As the developer of all these three biothings_clients, we, of course, like to keep the same pattern for R, and R6 looks the closest to me. But it looks like, from R users' perspective, this is not a popular pattern to use

Yes, there will probably be way more users of R wanting to use BioThings than BioThings users wanting to use R.

Chunlei: That'true, so we think a native R client would be appreciated by R community. And also yes, it's pretty light on the code, but it's important to design it correctly.




Then in R, we will have to create these generic methods (hope this is the right term):


getBioThing(mything_client, ...)

getBioThings

As Herve points out, R users will expect queries to be vectorized implicitly. queryBioThings() or whatever should probably return a tabular structure describing the things. There is no need for distinguishing singular and plural.

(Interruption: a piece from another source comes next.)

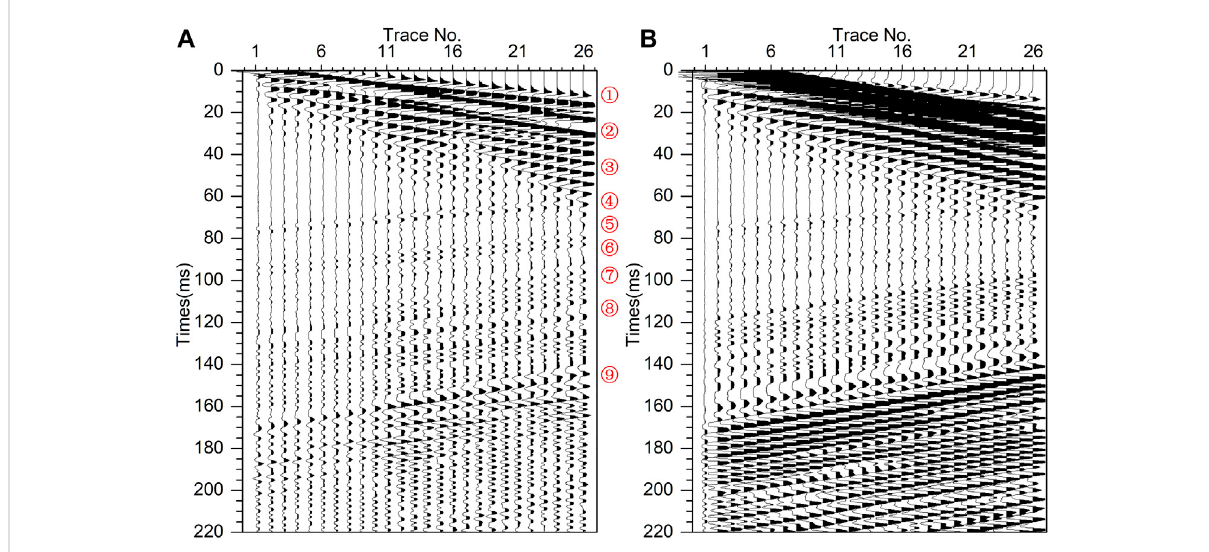
FIGURE 11 Synthetic records of the advanced faulted coal seam model. (A) X-component; (B) Z-component.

Chunlei: Good suggestion! We will see if we can wrap these two functions into just one. Maybe we can have just BTGet and BTQuery two functions, that seems much cleaner.



queryBioThings

queryManyBioThings

BioThingsMetadata


I personally still like the Python/JS pattern, as you can have client specific name like "getgene", "getgenes", instead of the generic getBioThing and getBioThings name. Plus that users can just call "gene_client" part as "gc" or whatever, it just has much less to type :-) in the code. In R S4 case, the function name has to be more verbose because they are global.


There seems to be a misconception here. S4 has two types of classes, conventional value classes, and reference classes. The reference classes have the same syntax as the R6 classes. R6 is mostly a stripped down version of S4 reference classes. In this particular case, R is sufficiently flexible that it would be easy to support the reference class syntax on ordinary value classes. So you could use the reference class syntax, but I wouldn't recommend it, for the aforementioned reasons. Moreover, be careful about carrying over notions from Python and JS into R. R is unique in fundamental ways.

Chunlei: Thanks for clarifying. As a non-regular R user, I understand (and also respect) more and more the significant difference between R and many other general-purpose languages now. The help from this group has been great!



Does this sound good to the group? Any more suggestions?